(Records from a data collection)
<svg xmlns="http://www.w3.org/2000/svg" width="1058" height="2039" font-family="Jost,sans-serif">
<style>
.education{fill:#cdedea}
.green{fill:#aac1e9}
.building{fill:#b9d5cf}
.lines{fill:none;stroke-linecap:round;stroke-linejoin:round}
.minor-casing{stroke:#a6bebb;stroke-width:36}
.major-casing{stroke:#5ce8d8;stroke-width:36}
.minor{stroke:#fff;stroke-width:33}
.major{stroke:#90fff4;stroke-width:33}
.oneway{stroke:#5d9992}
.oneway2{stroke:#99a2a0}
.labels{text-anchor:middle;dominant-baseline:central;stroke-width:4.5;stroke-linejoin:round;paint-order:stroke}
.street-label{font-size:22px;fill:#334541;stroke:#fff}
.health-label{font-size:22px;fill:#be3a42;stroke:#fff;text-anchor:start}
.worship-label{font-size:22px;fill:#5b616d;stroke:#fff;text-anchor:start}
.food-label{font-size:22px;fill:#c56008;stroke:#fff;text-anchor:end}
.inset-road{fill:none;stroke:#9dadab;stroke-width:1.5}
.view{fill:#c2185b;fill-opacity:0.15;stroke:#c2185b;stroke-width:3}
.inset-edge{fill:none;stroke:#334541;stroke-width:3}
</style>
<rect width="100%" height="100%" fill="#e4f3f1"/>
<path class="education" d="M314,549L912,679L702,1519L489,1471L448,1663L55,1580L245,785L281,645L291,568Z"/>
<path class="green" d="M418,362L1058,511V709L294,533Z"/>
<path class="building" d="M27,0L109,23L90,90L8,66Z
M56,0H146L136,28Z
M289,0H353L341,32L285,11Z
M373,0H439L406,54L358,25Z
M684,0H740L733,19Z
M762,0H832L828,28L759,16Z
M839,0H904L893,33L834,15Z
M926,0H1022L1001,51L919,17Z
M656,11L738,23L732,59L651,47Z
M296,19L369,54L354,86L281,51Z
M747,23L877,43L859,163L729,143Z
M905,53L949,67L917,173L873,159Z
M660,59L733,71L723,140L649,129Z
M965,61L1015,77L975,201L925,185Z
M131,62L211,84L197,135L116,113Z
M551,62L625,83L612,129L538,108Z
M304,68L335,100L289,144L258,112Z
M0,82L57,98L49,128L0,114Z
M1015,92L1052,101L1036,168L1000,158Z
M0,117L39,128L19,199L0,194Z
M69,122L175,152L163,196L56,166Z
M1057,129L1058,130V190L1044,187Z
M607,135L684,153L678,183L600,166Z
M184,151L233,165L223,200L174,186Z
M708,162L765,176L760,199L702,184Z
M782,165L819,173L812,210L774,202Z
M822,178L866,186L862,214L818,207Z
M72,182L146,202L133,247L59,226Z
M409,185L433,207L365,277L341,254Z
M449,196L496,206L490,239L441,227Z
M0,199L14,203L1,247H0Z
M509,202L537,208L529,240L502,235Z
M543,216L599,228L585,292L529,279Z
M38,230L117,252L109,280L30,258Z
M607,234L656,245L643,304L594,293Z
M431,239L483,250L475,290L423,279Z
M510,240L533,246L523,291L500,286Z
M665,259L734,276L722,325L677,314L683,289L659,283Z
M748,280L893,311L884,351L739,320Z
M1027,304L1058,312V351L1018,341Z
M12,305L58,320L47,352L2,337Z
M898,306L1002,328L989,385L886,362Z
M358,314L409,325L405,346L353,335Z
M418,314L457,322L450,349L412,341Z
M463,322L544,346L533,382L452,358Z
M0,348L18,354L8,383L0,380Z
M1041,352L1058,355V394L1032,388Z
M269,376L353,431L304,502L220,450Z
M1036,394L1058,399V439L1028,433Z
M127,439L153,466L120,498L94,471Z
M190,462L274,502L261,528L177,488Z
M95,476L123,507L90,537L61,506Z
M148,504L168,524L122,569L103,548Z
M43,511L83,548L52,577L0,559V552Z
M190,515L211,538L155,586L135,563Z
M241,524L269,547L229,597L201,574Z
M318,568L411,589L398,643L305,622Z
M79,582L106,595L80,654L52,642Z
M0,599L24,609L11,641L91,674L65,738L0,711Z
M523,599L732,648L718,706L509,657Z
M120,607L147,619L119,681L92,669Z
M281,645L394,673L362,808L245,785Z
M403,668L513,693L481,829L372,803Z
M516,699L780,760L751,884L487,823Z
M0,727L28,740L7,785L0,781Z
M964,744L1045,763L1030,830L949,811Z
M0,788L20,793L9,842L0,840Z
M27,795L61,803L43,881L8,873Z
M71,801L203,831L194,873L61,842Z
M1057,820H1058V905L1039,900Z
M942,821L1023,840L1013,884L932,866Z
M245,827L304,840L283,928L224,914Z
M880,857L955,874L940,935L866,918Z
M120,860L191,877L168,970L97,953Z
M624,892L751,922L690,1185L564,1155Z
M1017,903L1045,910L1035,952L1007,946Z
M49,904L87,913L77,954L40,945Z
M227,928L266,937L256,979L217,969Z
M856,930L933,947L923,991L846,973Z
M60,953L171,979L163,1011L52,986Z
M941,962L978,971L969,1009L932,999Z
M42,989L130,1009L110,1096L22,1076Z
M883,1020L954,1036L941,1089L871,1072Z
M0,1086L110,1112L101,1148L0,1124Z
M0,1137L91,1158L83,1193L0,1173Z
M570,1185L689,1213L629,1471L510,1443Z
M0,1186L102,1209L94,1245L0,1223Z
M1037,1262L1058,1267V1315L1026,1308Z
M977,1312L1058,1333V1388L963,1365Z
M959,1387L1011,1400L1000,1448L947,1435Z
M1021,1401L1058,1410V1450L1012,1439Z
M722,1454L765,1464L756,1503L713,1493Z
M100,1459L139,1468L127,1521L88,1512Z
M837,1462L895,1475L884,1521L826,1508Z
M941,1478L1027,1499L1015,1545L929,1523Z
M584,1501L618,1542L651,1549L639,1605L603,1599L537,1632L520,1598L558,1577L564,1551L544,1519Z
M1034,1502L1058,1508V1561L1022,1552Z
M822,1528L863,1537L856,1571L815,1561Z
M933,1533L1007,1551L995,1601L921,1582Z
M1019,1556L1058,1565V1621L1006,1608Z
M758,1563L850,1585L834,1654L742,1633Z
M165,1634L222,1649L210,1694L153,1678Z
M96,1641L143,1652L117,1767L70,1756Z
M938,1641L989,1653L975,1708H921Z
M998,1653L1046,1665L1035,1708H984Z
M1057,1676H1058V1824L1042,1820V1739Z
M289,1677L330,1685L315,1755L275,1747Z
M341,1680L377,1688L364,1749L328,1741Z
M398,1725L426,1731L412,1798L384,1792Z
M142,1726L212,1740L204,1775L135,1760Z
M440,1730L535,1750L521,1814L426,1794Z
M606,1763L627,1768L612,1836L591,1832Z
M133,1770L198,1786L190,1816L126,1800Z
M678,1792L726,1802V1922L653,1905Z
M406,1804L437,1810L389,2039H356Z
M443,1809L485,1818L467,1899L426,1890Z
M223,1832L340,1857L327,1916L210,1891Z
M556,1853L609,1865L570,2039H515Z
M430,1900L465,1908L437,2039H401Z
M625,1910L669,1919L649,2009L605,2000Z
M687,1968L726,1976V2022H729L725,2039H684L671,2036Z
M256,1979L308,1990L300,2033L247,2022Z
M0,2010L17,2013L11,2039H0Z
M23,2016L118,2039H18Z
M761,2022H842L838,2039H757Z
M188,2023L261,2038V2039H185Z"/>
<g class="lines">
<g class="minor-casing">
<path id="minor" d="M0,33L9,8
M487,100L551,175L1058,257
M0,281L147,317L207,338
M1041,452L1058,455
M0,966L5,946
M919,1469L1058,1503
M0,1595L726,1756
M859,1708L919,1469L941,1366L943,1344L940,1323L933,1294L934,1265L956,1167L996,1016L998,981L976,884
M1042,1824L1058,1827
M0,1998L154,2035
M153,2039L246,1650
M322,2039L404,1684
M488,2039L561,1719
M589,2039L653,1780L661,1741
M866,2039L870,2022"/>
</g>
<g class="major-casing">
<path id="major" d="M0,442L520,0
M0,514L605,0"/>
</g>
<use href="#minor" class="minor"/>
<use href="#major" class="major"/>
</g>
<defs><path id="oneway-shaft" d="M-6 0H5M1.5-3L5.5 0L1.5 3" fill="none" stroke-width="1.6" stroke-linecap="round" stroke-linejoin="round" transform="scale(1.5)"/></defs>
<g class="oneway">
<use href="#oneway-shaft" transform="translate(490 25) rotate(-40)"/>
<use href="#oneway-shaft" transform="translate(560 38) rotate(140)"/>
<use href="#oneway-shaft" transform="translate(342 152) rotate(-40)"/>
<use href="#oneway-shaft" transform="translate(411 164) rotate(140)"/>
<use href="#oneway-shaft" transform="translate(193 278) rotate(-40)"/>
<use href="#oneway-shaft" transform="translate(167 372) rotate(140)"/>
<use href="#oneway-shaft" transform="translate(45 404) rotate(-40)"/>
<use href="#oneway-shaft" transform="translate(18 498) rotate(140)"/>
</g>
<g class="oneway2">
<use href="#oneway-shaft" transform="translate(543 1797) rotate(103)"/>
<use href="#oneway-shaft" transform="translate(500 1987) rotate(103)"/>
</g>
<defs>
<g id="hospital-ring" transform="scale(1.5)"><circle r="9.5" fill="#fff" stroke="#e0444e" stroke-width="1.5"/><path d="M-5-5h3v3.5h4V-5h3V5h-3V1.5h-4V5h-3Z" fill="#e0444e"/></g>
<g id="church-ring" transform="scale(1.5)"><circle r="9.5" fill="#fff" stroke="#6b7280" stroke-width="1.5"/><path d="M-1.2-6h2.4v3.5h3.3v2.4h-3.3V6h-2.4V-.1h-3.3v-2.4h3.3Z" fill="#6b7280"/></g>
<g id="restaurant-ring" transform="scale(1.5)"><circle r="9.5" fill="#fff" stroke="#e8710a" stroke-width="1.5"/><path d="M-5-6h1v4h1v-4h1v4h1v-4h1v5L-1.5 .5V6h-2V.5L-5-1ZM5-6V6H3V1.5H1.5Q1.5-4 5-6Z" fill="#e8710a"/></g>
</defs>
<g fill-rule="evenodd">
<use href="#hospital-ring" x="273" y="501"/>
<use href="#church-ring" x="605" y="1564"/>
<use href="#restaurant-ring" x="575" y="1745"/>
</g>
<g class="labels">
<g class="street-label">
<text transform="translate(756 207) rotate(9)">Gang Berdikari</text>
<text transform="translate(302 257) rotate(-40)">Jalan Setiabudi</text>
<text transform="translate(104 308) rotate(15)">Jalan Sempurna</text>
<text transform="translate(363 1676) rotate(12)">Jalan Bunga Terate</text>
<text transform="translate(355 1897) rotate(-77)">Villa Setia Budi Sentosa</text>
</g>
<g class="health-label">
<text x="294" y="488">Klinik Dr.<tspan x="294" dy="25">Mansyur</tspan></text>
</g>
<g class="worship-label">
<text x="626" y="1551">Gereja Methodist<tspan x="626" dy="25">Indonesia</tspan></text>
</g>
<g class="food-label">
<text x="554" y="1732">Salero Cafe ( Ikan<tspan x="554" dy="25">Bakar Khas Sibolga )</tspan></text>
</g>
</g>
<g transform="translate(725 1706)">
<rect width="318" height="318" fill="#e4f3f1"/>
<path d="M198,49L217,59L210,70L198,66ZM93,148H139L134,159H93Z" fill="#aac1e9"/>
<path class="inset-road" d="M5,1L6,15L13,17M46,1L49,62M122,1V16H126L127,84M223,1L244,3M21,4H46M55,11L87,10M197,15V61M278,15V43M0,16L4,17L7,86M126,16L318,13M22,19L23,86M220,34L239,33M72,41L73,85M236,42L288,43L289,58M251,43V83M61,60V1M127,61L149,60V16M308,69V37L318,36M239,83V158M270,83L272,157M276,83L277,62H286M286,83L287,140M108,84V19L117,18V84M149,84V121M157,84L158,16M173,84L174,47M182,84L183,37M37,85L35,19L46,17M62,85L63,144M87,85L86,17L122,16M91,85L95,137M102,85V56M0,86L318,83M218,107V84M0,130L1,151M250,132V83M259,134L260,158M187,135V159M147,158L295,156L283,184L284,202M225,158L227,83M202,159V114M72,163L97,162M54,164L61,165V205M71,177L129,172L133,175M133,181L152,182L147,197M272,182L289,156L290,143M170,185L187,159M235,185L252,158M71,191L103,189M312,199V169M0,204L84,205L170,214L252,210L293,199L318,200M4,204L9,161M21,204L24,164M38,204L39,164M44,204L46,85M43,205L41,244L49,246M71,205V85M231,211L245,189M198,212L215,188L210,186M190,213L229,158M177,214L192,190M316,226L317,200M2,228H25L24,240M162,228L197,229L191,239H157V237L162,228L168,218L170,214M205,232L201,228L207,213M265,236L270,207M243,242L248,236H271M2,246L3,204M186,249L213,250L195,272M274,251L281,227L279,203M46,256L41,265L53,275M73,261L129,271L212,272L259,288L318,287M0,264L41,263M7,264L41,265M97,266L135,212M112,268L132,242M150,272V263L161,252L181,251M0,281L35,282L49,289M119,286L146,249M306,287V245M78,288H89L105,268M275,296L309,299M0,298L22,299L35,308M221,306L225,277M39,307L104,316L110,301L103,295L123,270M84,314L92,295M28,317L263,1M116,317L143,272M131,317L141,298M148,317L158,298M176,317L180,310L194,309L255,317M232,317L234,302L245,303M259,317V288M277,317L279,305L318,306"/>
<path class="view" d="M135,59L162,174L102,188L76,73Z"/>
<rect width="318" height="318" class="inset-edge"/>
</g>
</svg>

**Task goal**
Working from the entries above, filter out every line that lacks "lines" and copy what remains.

**Response to the task**
.lines{fill:none;stroke-linecap:round;stroke-linejoin:round}
<g class="lines">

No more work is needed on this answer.